At Company level, the turnover of SIDMA S.A. came to 38.2 million euro compared to 39.1 million euro in the first Semester of 2009. Counting in the Companys sales on behalf of third parties (agency) during 2010, sales stood at 59.5 million euro compared to € 59.3 million during the first semester of 2009, thus remaining at the same level of last year. Earnings before taxes, financial results and investing, stood at profits amounting to 336 thousand euro compared to losses amounting to 9.1 million euro during the first Semester of 2009, while earnings before taxes were equal to losses of 2.4 million euro compared to losses of 11.5 million euro. Post tax results stood at losses amounting to 1.9 euro in comparison with losses of 9.4 euro over the respective last year period. 

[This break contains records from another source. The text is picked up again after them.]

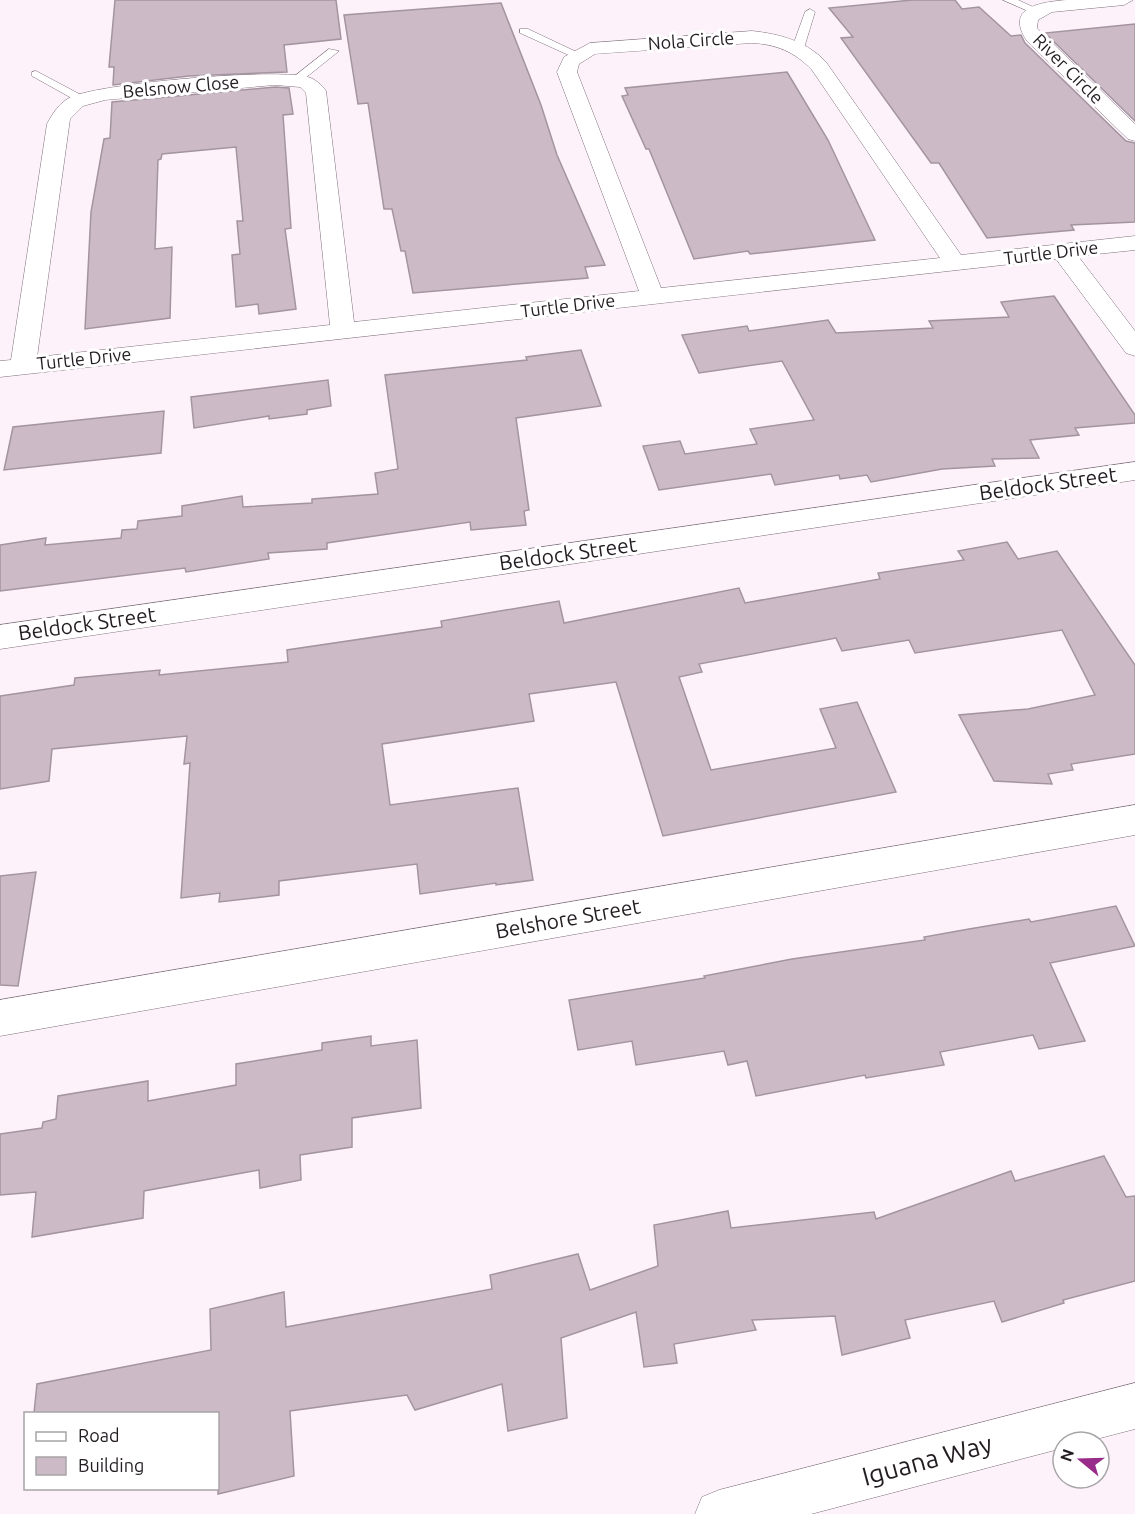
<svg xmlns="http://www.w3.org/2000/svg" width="1135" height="1514" font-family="Ubuntu,sans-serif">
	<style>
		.building { fill: #ccbbc7; stroke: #a494a0; stroke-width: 1.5 }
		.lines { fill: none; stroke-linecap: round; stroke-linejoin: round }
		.service-casing { stroke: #7e6f7b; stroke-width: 1 }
		.minor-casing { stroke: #7e6f7b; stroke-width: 1 }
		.service { fill: #fff; fill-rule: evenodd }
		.minor { fill: #fff; fill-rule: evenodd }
		.labels { text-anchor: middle; stroke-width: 6; stroke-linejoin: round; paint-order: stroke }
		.far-street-label { font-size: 18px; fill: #231d22; stroke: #fff }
		.street-label { font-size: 21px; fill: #231d22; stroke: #fff }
		.near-street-label { font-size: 26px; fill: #231d22; stroke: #fff }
	</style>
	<rect width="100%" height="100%" fill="#fdf2fa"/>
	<!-- building -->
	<g class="building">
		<polygon points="115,0 336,0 341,39 284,45 287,72 189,76 113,85 114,67 109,67"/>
		<polygon points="912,0 955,0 962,9 979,7 1011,36 1021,35 1025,43 1126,141 1135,143 1135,222 1071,225 1074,230 987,238 939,163 931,163 841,38 853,37 829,8"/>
		<polygon points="501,3 541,105 557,155 605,265 585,267 588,278 413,293 405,251 401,251 392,209 384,209 368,103 358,104 344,15"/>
		<polygon points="1135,24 1135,121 1045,33"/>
		<polygon points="787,72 828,140 875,240 750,254 748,251 694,259 649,149 646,149 622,96 628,95 625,88"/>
		<polygon points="275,87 289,88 293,114 283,115 291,228 285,229 296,309 259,314 258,304 236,307 232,255 240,254 237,221 243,221 236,147 162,154 161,159 158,160 155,249 172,247 170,318 85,329 91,212 104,139 110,138 112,102"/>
		<polygon points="1054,296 1135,415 1135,423 1075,428 1079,435 1030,440 1039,458 992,459 995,466 942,469 871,482 867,475 840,479 839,475 775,485 771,474 659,490 643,446 680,441 685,454 757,444 750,429 814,420 782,361 699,373 682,335 747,326 749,331 828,320 836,333 933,328 929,321 1009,317 1001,302"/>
		<polygon points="581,350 601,406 516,418 529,510 524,511 526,525 471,530 470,522 327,543 327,549 268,553 269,559 186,572 185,568 0,591 0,545 46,538 45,545 121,538 122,530 137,529 138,521 182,516 182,506 242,496 243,507 312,503 312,499 378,494 375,473 398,469 385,375 527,360 526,357"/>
		<polygon points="328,380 331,406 307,410 307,414 269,419 269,416 194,428 191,397"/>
		<polygon points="164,411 161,453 4,470 13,427"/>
		<polygon points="1007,542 1018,559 1057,551 1135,665 1135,754 1071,764 1073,770 1048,774 1052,784 994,781 959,715 1028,709 1095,695 1062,630 915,653 909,640 842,651 836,638 699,664 702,672 679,677 711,770 836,748 820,709 857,702 896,792 663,836 616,682 529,694 534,721 382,744 390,805 518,788 533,880 496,885 496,883 420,894 417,864 279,881 279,895 219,902 220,893 181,898 190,763 184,764 187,736 52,749 49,781 0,789 0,696 74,685 75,678 160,670 159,675 288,662 287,650 442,627 441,621 559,601 564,623 739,588 745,603 880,579 878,573 964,560 958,551"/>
		<polygon points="36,872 18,986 0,985 0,876"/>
		<polygon points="1116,906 1135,946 1050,963 1085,1041 1039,1049 1033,1035 940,1052 944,1065 866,1078 865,1075 756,1096 747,1061 728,1065 724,1051 636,1065 632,1041 578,1050 569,1000 705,978 704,976 792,959 925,940 924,937 969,929 1029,919 1031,922"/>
		<polygon points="371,1036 371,1046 417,1040 421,1108 352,1118 352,1147 300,1155 301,1180 260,1188 259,1170 144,1191 143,1218 32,1237 36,1192 0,1195 0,1134 42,1128 43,1122 56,1119 58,1096 148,1081 148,1101 236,1085 236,1064 322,1050 322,1043"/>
		<polygon points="1104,1156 1126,1197 1135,1196 1135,1281 1063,1300 1064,1303 1002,1322 994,1301 905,1320 910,1338 842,1355 835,1316 752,1320 756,1330 674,1344 677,1363 644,1367 636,1312 561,1338 567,1418 508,1431 502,1384 415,1410 407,1395 290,1411 294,1476 218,1494 218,1413 34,1413 37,1384 211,1350 210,1309 284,1292 286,1327 492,1289 490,1275 578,1254 590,1290 658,1266 654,1225 728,1211 731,1228 874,1212 876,1219 1011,1171 1015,1181"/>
	</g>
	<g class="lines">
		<defs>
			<g id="service">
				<polygon points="1003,0 1018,0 1042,11 1033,13"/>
				<polygon points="810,9 815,12 804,48 794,50 792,48 805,12"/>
				<polygon points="520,29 528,29 583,55 573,57 520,33"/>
				<polygon points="329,49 339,51 299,83 291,83 291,79"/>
				<polygon points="36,71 85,97 87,99 77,101 32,76 32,72"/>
			</g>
			<g id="minor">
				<path d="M1067,0H1133L1124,5L1052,12L1038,20L1037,28L1135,124V141L1128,139L1027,41C1004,7 1041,2 1067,0Z"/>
				<path d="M752,31C780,34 806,41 826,62L961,255L1135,236V250L1078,256L1135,331V356L1126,353L1056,259L0,377V361L11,360L47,124C52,114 60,102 71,97C103,83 275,68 308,77C315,79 322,85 326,91L354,322L639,291L557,72L564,57L590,43ZM752,43C776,44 795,52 812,70L940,258L661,288L577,72L579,64L595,54ZM275,85L300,87L306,93L330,325L37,357L70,119L83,106L105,100Z"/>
				<polygon points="1135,462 1135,480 0,649 0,625"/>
				<polygon points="1135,805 1135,835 0,1036 0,1000"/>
				<polygon points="1135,1383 1135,1429 1085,1442 1063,1442 1063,1448 811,1514 695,1514 702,1497 719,1490"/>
			</g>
		</defs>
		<!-- service casing -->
		<use href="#service" class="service-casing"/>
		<!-- minor casing -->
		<use href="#minor" class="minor-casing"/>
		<!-- service -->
		<use href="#service" class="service"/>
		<!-- minor -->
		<use href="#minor" class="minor"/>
	</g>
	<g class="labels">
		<!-- far-street labels -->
		<g class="far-street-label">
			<text transform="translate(691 41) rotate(-4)" y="6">Nola Circle</text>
			<text transform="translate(1068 69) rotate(45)" y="6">River Circle</text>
			<text transform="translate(181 87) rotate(-5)" y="6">Belsnow Close</text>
			<text transform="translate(1051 253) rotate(-7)" y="6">Turtle Drive</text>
			<text transform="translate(568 306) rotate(-7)" y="6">Turtle Drive</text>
			<text transform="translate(84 359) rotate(-6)" y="6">Turtle Drive</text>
		</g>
		<!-- street labels -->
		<g class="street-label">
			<text transform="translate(1048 484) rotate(-8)" y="7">Beldock Street</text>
			<text transform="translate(568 554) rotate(-8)" y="7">Beldock Street</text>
			<text transform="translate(87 624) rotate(-8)" y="7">Beldock Street</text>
			<text transform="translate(568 919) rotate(-10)" y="7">Belshore Street</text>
		</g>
		<!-- near-street labels -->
		<g class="near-street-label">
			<text transform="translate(927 1460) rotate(-15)" y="9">Iguana Way</text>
		</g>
	</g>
	<!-- legend -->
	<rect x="24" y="1412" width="195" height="78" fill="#ffffff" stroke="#a7a5a7" stroke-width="1.5"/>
	<rect x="36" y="1432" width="30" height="9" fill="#ffffff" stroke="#a7a5a7" stroke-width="1.5"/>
	<text x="78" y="1442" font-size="18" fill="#231d22">Road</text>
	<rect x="36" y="1457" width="30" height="18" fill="#ccbbc7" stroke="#a7a5a7" stroke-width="1.5"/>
	<text x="78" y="1472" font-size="18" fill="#231d22">Building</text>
	<!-- north arrow -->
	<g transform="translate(1081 1460) rotate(289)"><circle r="28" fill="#ffffff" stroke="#a7a5a7" stroke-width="1.5"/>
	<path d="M0-4.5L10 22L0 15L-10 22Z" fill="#992b8a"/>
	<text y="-9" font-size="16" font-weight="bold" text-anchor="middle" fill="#231d22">N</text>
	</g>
</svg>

The subsidiaries in the Balkans increased their turnover by 11% in Bulgaria and 37% in Romania. Furthermore, their contribution to the Groups turnover increased to 33% in the first Semester of 2010, compared to 26% of the first semester of 2009, thus registering a 28% increase. It is noteworthy, that both companies managed to increase their market share, looking forward to an even greater improvement during the second semester of 2010. 

According to the Management, the negative market conditions will be sustained throughout 2010, whilst demand will remain at low levels. As it has already done during the first semester of 2010, the company will continue implementing all appropriate measures in order to decrease its expenses, as long as such measures will not constitute hindrance for the companys development in a future market rally. A reduction in the Administrative and Distribution costs of 8.1% or 461 thousand euro has already been achieved compared to the respective last year period. In the context of a decrease in its expenses and an improved utilization of its real property, the company proceeded to the first phase of the relocation of the Aspropyrgos installations at Inofyta, aiming at completing the relocation and exploitation of the Aspropyrgos real estate in Q1 of 2011. Finally, a primary goal for the company remains to maintain its liquidity, by prudent administration of its reserves (reduced by 10% compared to the respective last year period) and reduced days of credit for the customers, who, despite the problems that the market is facing, they have remained for the time being at the same levels of 2009. The aim for the second semester of 2010 is their significant reduction. 

The financial statements of the first semester are published in KERDOS newspaper on Tuesday, 31 August 2010.